Autogenous fistulas offer advantages to haemodialysis patients, long-term survival and low rates of complication among them. But failed or slow maturation as well as the risk of early thrombosis frequently “offset” these advantages and result in the use instead of a central venous catheter. Such “serious limitations”, write the authors of a new study published in the Journal of Vascular Access (JVA), demand the evaluation of alternative options.
Among those are biological regenerative conduits. Lead author Adrian Ebner (Sanatorio Italiano, Asuncion, Paraguay), alongside fellow researchers including Haimanot Wasse (RUSH Medical College, Chicago, USA) and corresponding author Zeeshan Syedain (University of Minnesota, Twin Cities, USA), focused on the TRUE AVC (Vascudyne) tissue-engineered vascular conduit and aimed to establish whether it could demonstrate “functional patency, lack of infection, and a low adverse event rate”.
Ebner et al’s new study is the first to examine a novel tissue-engineered vascular conduit “cultured from completely biologic raw materials and allogeneic dermal cells”, which had previously been trialled in non-human primate models. That study found no immune response, while “dialysis needle puncture sites demonstrated normal healing with no reduction in mechanical strength of the conduit”. The study provides an alternative to the work of Jeffrey H Lawson (Duke University, Durham, USA) and colleagues in a Lancet-published investigation from 2016, which found that a bioengineered human acellular vessel “seem[ed] to provide safe and functional haemodialysis access”, promising a step up from polytetrafluoroethylene arteriovenous grafts and their associated thrombosis and infection risks.

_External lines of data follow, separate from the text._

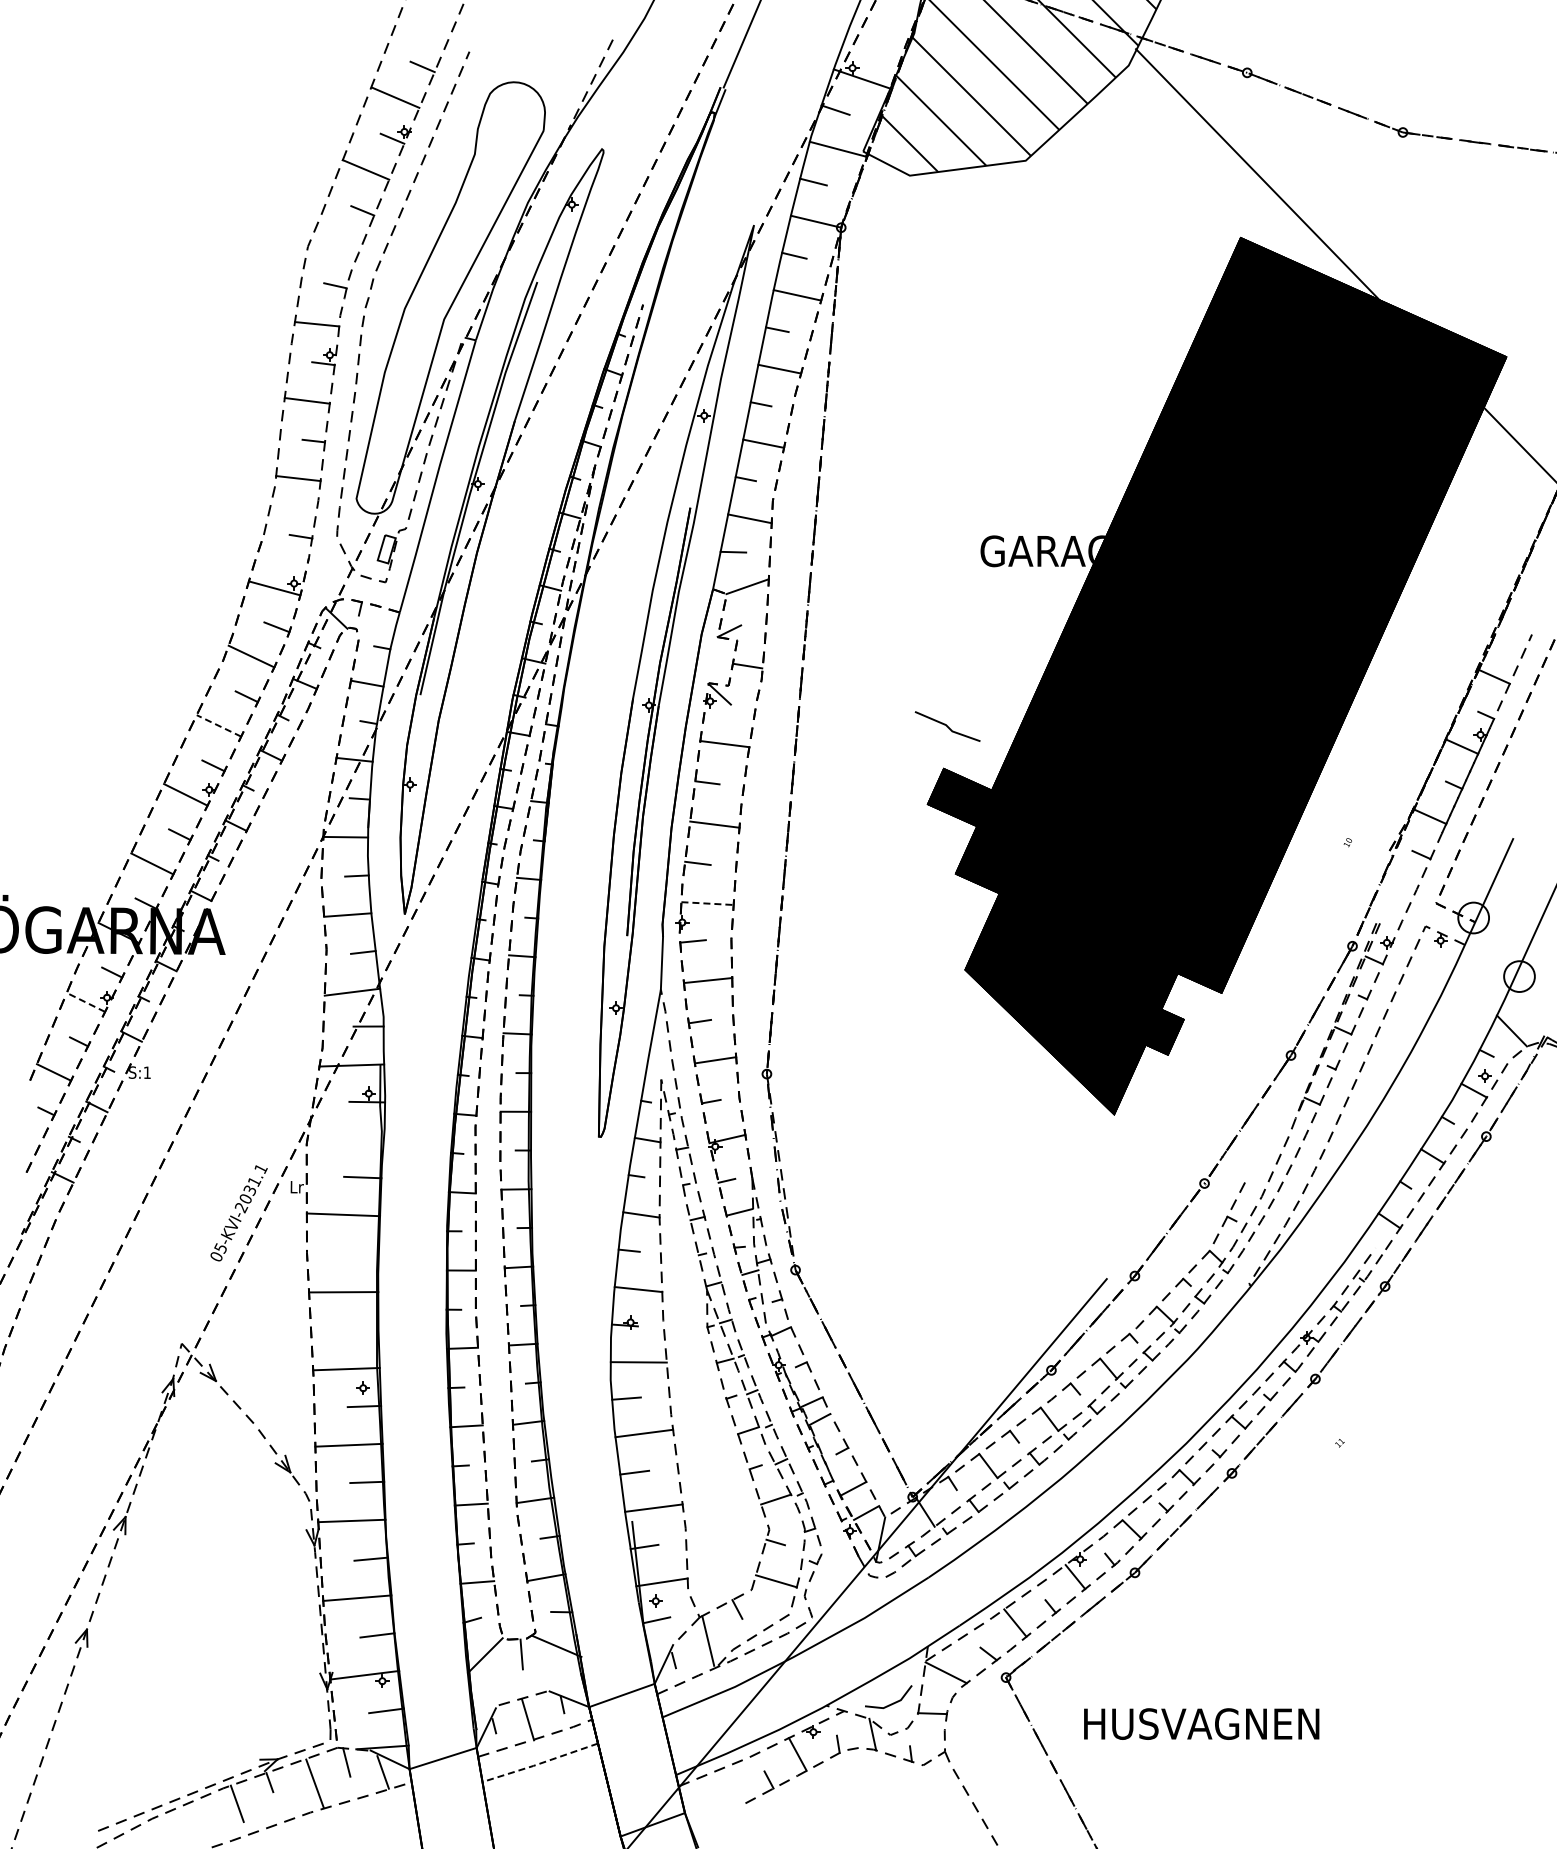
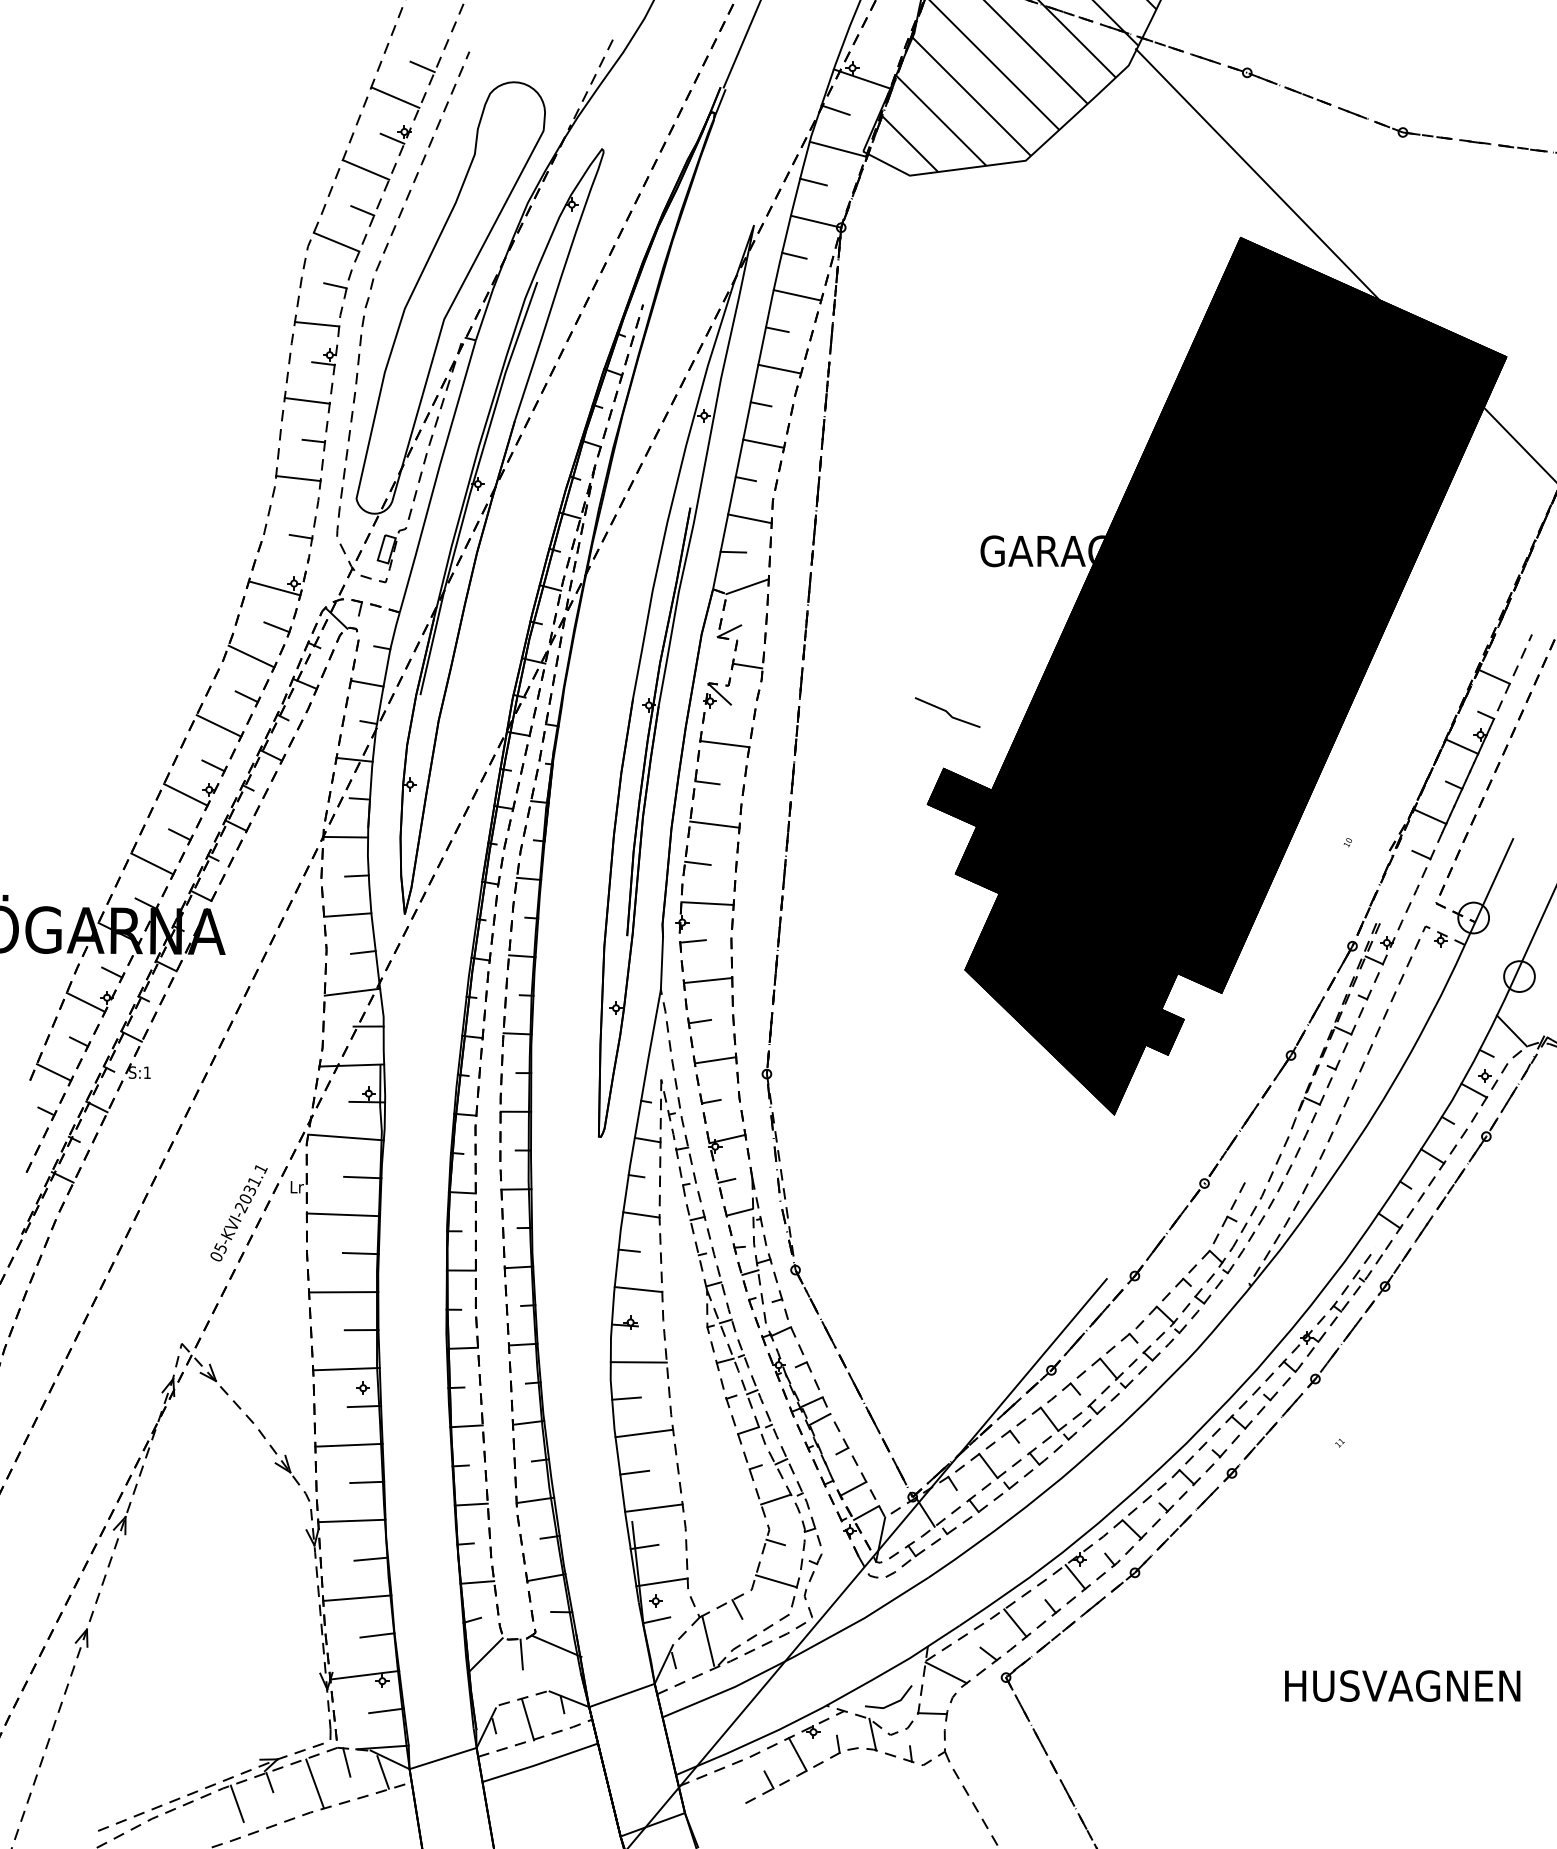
line at (336, 241): none -> present
line at (219, 725): dashed -> solid
line at (947, 726) position: (947, 726) -> (947, 712)
line at (708, 903): dashed -> solid
line at (85, 1002): dashed -> solid
line at (345, 1137): none -> present
line at (360, 1253): none -> present
line at (361, 1330): none -> present
text at (1201, 1723) position: (1201, 1723) -> (1402, 1685)
line at (539, 1763): dashed -> solid
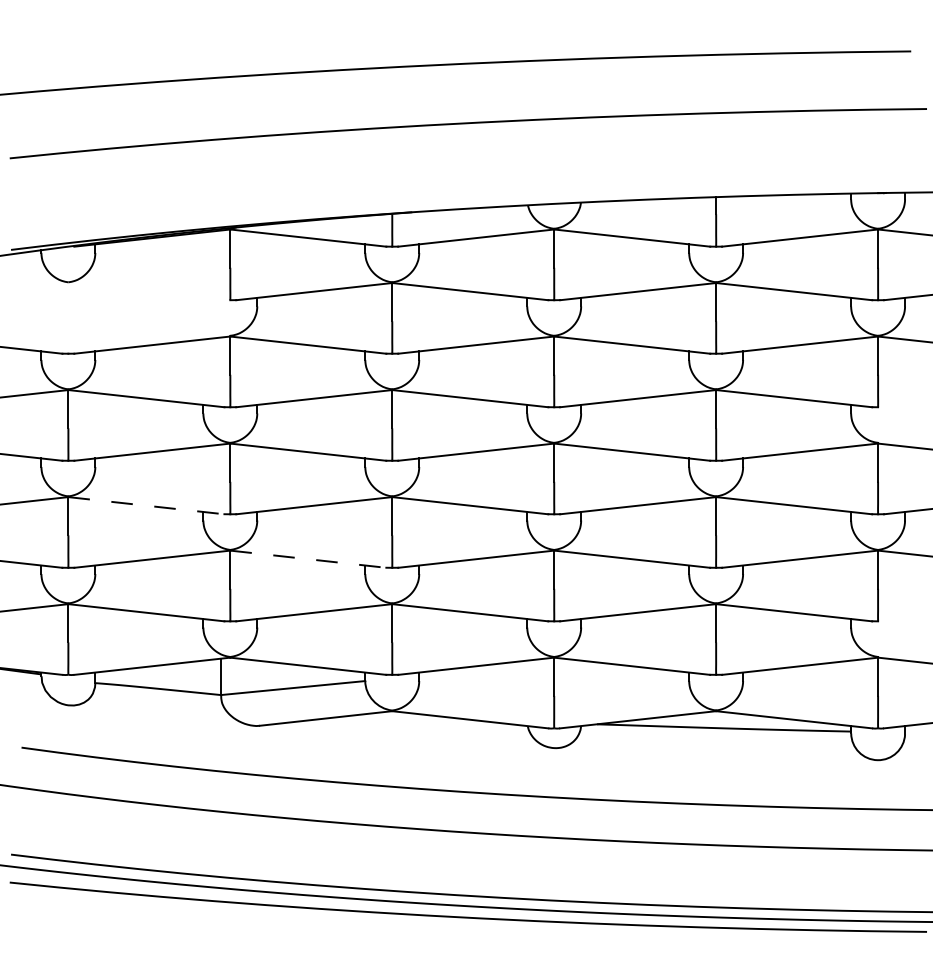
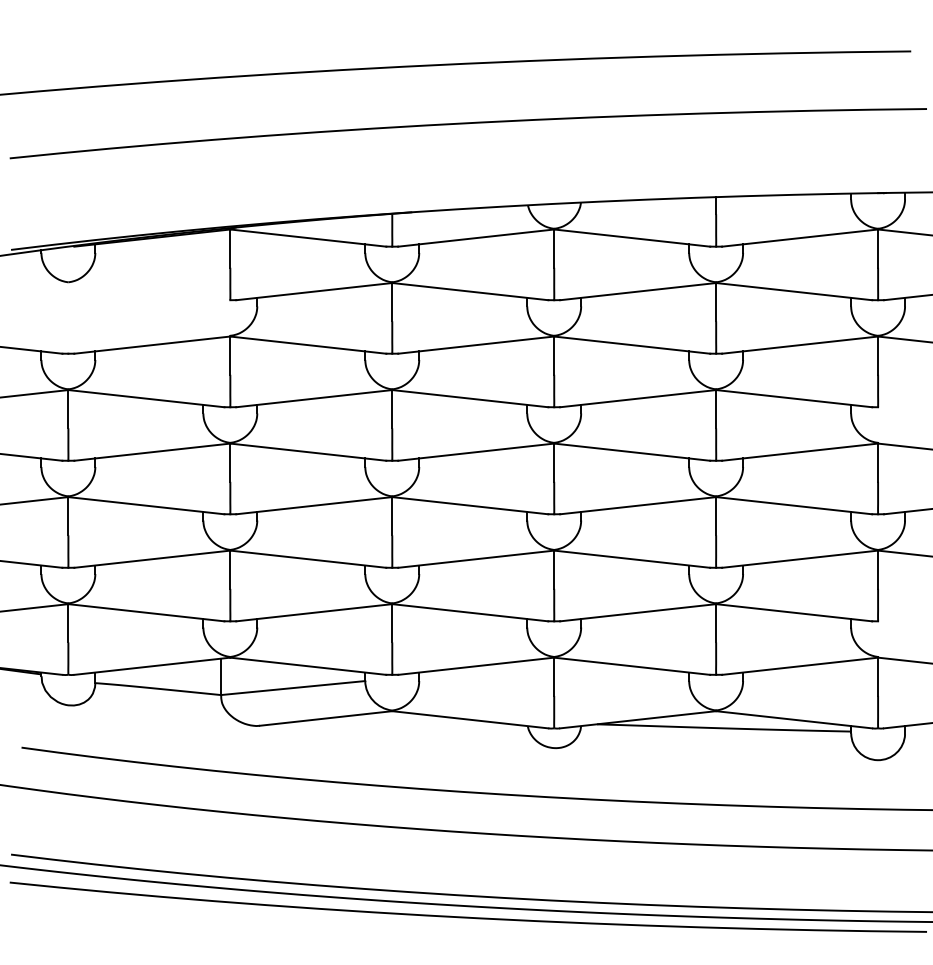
line at (146, 505): dashed -> solid
line at (308, 559): dashed -> solid
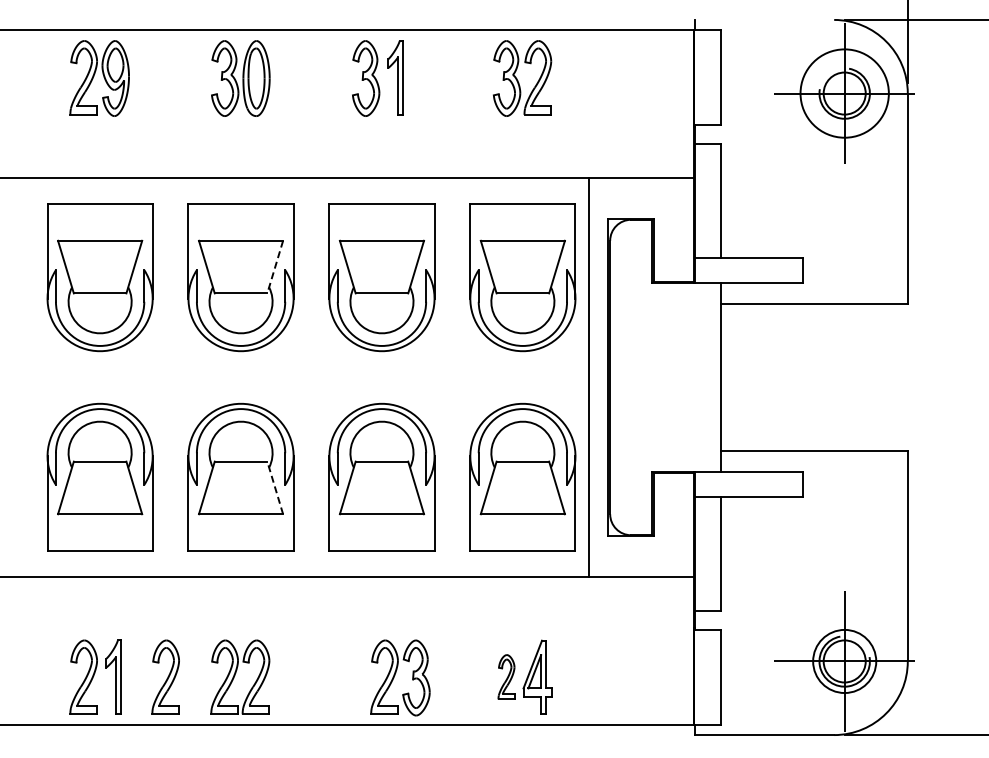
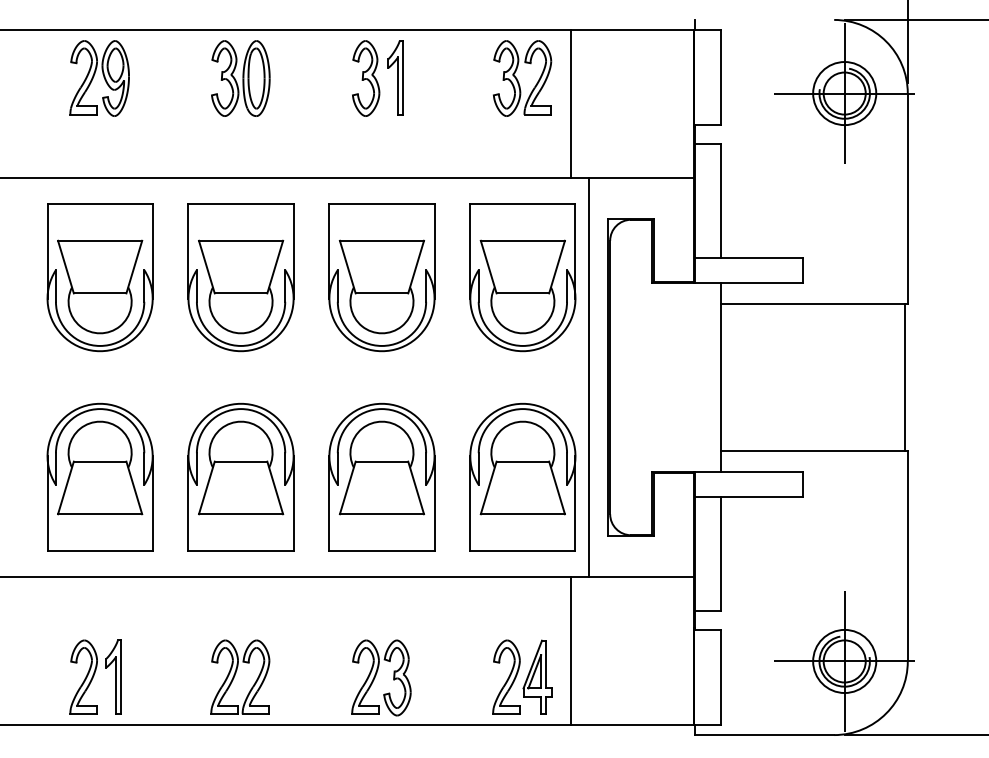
circle at (844, 93) diameter: 88 px -> 63 px
line at (571, 103): none -> present
line at (275, 267): dashed -> solid
line at (904, 377): none -> present
line at (275, 487): dashed -> solid
line at (571, 650): none -> present
part at (165, 676): present -> none
part at (506, 676) size: 19x46 px -> 29x76 px
part at (400, 677) position: (400, 677) -> (381, 677)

Following from this, Ebner and colleagues designed their first-in-human study to look at the outcomes from five patients who received an implant of the conduit “in an initial evaluation of [its] clinical safety and performance”. Patients were selected as long as they were aged 18–75, were diagnosed with end-stage kidney disease (ESKD)—with one exception who was pre-ESKD—and were either on dialysis or intended to initiate it within 12 weeks.
They explain the process behind the conduit’s development: “In brief, allogeneic human dermal fibroblasts are seeded in fibrin gel and cultured in a bioreactor to create a tubular conduit. Cellular material is then removed to create an off-the-shelf extracellular matrix which can be repopulated with host cells.” The TRUE AVC conduit “was tested in vitro to ensure final product is suitable for implant”.
Primary efficacy endpoints of the study were primary patency, assisted primary patency, and secondary patency at 26 weeks, plus successful dialysis through to six months. Ultrasound and physical examination were used for assessment. Among the secondary endpoints was immune system response to the implant, while primary safety endpoints included freedom from clinically significant aneurysm and anastomotic bleeding.
The authors state that the conduit “handled well surgically, with properties similar to that of the native human vein”. Conduit flow following the procedure was “excellent in all cases,” meanwhile, “averaging 1098±388ml/min at week four and remaining stable through 1248±355ml/min at 26 weeks”. There was no significant change in surgical site healing compared to regular conduits, with no oedema or erythema found at four weeks. Primary patency at six months was found to be 80%, with secondary patency recorded at 100%. There was no infection in any of the patients, all of whom received dialysis, nor was there statistically significant change in the diameter of the conduit on ultrasound examination. The authors also note that “no specific IgG antibody response was seen in any patients”, and add that one patient required reintervention for thrombus removal at five months.
Highlighting the similarity of the conduit’s handling characteristics to a native vein, its successful provision of dialysis, and its lack of infection or immune response, Ebner and colleagues say the results demonstrate “the initial and early safety of TRUE AVC”. They turn in their discussion to the Kidney Disease Outcomes Quality Initiative (KDOQI) 2019 guidelines, which call for “reliable, complication-free access” for dialysis. While arteriovenous fistulas (AVFs) are generally preferred to arteriovenous grafts (AVGs), they argue, AVFs’ potential for maturation failure or delay “should be considered” nonetheless.
The authors state: “An off-the-shelf, completely biological acellular vascular conduit, able to repopulate with the recipient’s own cells and become a living vessel in vivo, may provide long-term functional patency and low complication rates similar to the native fistula, while avoiding maturation failures and early thrombosis.”
Speaking exclusively to Renal Interventions, Syedain also said: “Completely biological regenerative tissue conduits are designed to mimic the structure and function of natural blood vessels, potentially improving longevity and performance of haemodialysis graft. This study demonstrate initial safety, mechanical durability and lack of immune response with TRUE AVC and as a potential off-the-shelf blood vessel conduit for clinical use.”
Looking forward, Ebner et al point out that larger cohort studies are planned to further investigate the safety and efficacy of TRUE AVC.